§ **WHAT YOU NEED TO DO**
Locate every line in the rows below that contains the word "book", treating uppercase and lowercase as different, and copy each such line.

§ **INFORMATION PROVIDED**

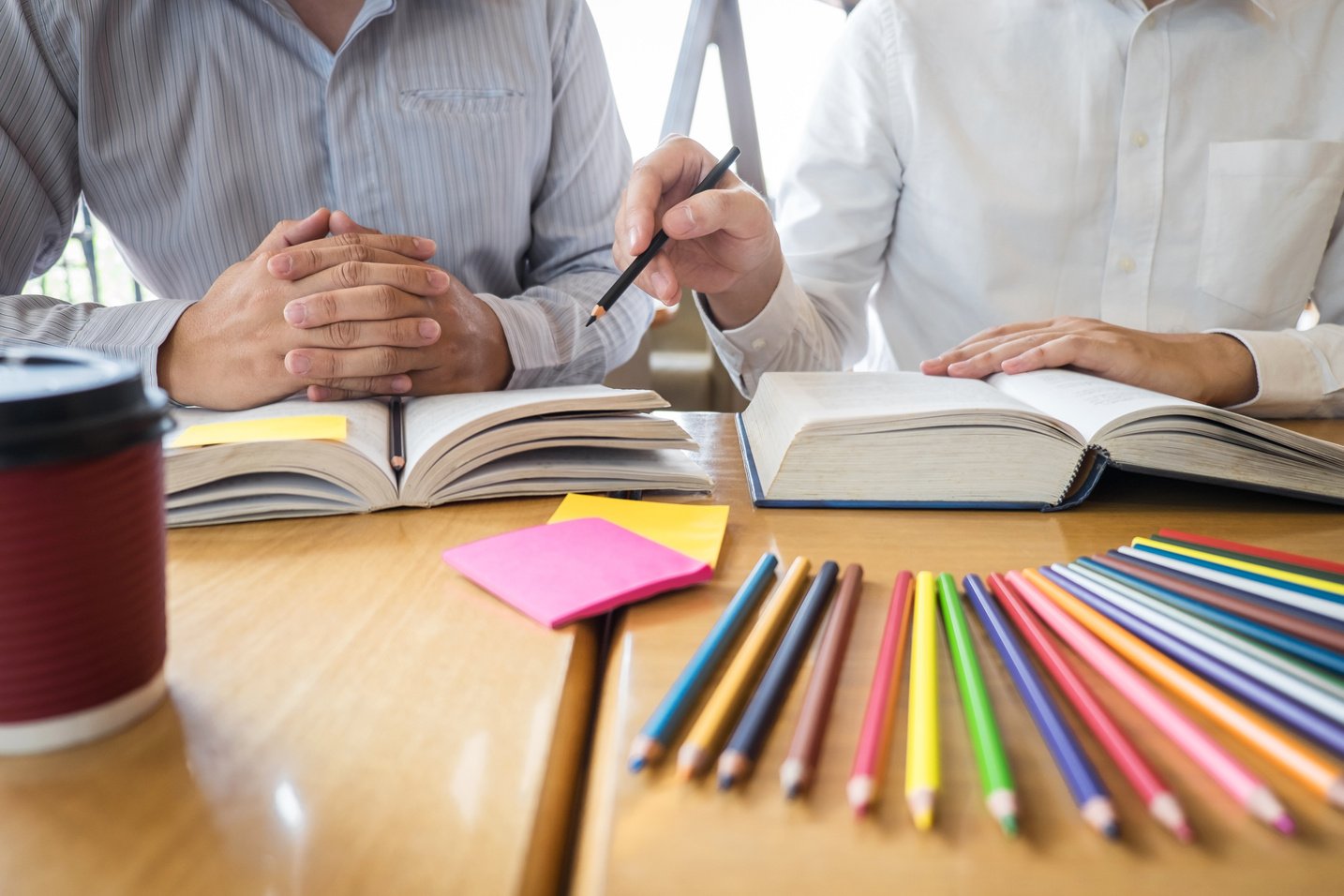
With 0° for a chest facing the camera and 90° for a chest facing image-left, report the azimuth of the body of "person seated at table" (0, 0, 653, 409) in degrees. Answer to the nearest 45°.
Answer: approximately 0°

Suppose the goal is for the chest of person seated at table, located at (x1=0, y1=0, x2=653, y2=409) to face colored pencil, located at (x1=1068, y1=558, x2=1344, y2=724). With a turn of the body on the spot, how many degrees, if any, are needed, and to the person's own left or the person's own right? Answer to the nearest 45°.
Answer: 0° — they already face it

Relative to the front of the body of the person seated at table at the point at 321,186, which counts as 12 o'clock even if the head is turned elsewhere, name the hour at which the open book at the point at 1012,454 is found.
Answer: The open book is roughly at 11 o'clock from the person seated at table.

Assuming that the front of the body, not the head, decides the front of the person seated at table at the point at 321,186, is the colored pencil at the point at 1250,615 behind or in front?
in front

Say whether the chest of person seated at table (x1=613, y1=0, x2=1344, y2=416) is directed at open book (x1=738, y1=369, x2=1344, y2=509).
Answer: yes

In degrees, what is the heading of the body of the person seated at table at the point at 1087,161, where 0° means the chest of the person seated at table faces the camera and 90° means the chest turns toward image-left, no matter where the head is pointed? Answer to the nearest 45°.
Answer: approximately 0°

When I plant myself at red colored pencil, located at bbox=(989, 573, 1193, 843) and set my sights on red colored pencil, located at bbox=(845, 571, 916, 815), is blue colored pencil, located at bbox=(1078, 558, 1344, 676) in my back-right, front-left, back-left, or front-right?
back-right

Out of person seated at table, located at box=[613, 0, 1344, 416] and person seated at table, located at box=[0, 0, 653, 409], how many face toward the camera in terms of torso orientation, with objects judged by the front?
2

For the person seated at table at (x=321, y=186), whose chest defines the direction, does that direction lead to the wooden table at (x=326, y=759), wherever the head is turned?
yes

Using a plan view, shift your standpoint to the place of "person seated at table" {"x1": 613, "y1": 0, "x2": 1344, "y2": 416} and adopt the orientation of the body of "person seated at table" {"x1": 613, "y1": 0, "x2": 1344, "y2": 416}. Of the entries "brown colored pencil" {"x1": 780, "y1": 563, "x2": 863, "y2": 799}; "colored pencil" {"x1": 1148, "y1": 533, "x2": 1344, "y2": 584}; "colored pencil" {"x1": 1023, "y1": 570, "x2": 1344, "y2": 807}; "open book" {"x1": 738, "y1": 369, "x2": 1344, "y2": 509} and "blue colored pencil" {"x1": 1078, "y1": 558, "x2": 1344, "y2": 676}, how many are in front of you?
5

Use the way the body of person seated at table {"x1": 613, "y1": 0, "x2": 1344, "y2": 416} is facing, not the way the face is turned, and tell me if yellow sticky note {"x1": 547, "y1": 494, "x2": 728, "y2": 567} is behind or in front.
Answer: in front

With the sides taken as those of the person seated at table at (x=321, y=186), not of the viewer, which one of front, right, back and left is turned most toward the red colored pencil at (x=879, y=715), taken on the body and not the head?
front

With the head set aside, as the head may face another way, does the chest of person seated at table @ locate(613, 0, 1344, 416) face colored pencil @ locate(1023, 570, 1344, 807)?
yes

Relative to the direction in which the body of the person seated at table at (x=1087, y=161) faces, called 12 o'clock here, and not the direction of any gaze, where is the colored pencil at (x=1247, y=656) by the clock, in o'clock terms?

§ **RESPONSE**
Relative to the front of the body of the person seated at table at the point at 321,186, which counts as 12 o'clock even if the head is turned elsewhere, name the hour at which the open book at the point at 1012,454 is found.
Answer: The open book is roughly at 11 o'clock from the person seated at table.
Say whether the chest of person seated at table (x1=613, y1=0, x2=1344, y2=416) is directed at open book (x1=738, y1=369, x2=1344, y2=509).
Using a plan view, shift your standpoint to the place of "person seated at table" {"x1": 613, "y1": 0, "x2": 1344, "y2": 416} and adopt the orientation of the body of "person seated at table" {"x1": 613, "y1": 0, "x2": 1344, "y2": 416}. Of the entries "brown colored pencil" {"x1": 780, "y1": 563, "x2": 863, "y2": 799}; "colored pencil" {"x1": 1148, "y1": 533, "x2": 1344, "y2": 584}; "colored pencil" {"x1": 1023, "y1": 570, "x2": 1344, "y2": 807}; "open book" {"x1": 738, "y1": 369, "x2": 1344, "y2": 509} and "blue colored pencil" {"x1": 1078, "y1": 558, "x2": 1344, "y2": 676}, how many are in front of you?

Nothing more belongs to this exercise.